##### Source material

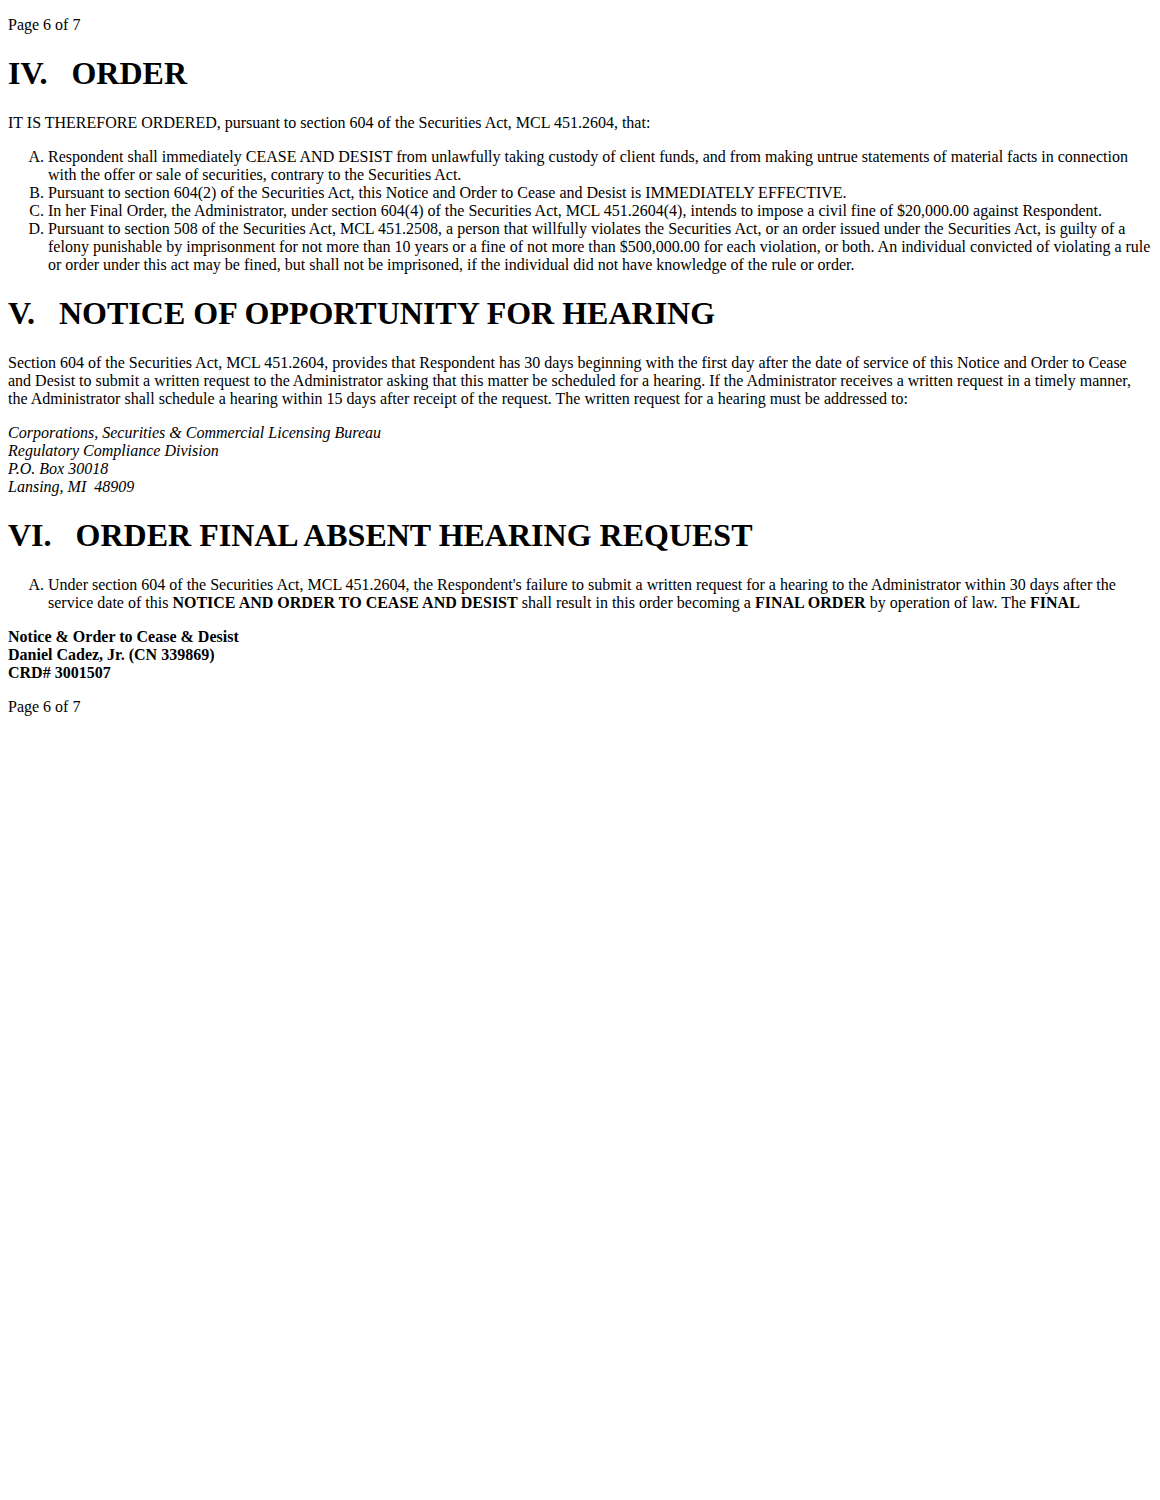Page 6 of 7
IV. ORDER
IT IS THEREFORE ORDERED, pursuant to section 604 of the Securities Act, MCL 451.2604, that:
Respondent shall immediately CEASE AND DESIST from unlawfully taking custody of client funds, and from making untrue statements of material facts in connection with the offer or sale of securities, contrary to the Securities Act.
Pursuant to section 604(2) of the Securities Act, this Notice and Order to Cease and Desist is IMMEDIATELY EFFECTIVE.
In her Final Order, the Administrator, under section 604(4) of the Securities Act, MCL 451.2604(4), intends to impose a civil fine of $20,000.00 against Respondent.
Pursuant to section 508 of the Securities Act, MCL 451.2508, a person that willfully violates the Securities Act, or an order issued under the Securities Act, is guilty of a felony punishable by imprisonment for not more than 10 years or a fine of not more than $500,000.00 for each violation, or both. An individual convicted of violating a rule or order under this act may be fined, but shall not be imprisoned, if the individual did not have knowledge of the rule or order.
V. NOTICE OF OPPORTUNITY FOR HEARING
Section 604 of the Securities Act, MCL 451.2604, provides that Respondent has 30 days beginning with the first day after the date of service of this Notice and Order to Cease and Desist to submit a written request to the Administrator asking that this matter be scheduled for a hearing. If the Administrator receives a written request in a timely manner, the Administrator shall schedule a hearing within 15 days after receipt of the request. The written request for a hearing must be addressed to:
Corporations, Securities & Commercial Licensing Bureau
Regulatory Compliance Division
P.O. Box 30018
Lansing, MI 48909
VI. ORDER FINAL ABSENT HEARING REQUEST
Under section 604 of the Securities Act, MCL 451.2604, the Respondent's failure to submit a written request for a hearing to the Administrator within 30 days after the service date of this NOTICE AND ORDER TO CEASE AND DESIST shall result in this order becoming a FINAL ORDER by operation of law. The FINAL
Notice & Order to Cease & Desist
Daniel Cadez, Jr. (CN 339869)
CRD# 3001507
Page 6 of 7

##########

With the line that contains "VI. ORDER FINAL ABSENT HEARING REQUEST" as your start, reproduce the data above exactly through its last line, and nothing before that start.

* [Written solution]
VI. ORDER FINAL ABSENT HEARING REQUEST
Under section 604 of the Securities Act, MCL 451.2604, the Respondent's failure to submit a written request for a hearing to the Administrator within 30 days after the service date of this NOTICE AND ORDER TO CEASE AND DESIST shall result in this order becoming a FINAL ORDER by operation of law. The FINAL
Notice & Order to Cease & Desist
Daniel Cadez, Jr. (CN 339869)
CRD# 3001507
Page 6 of 7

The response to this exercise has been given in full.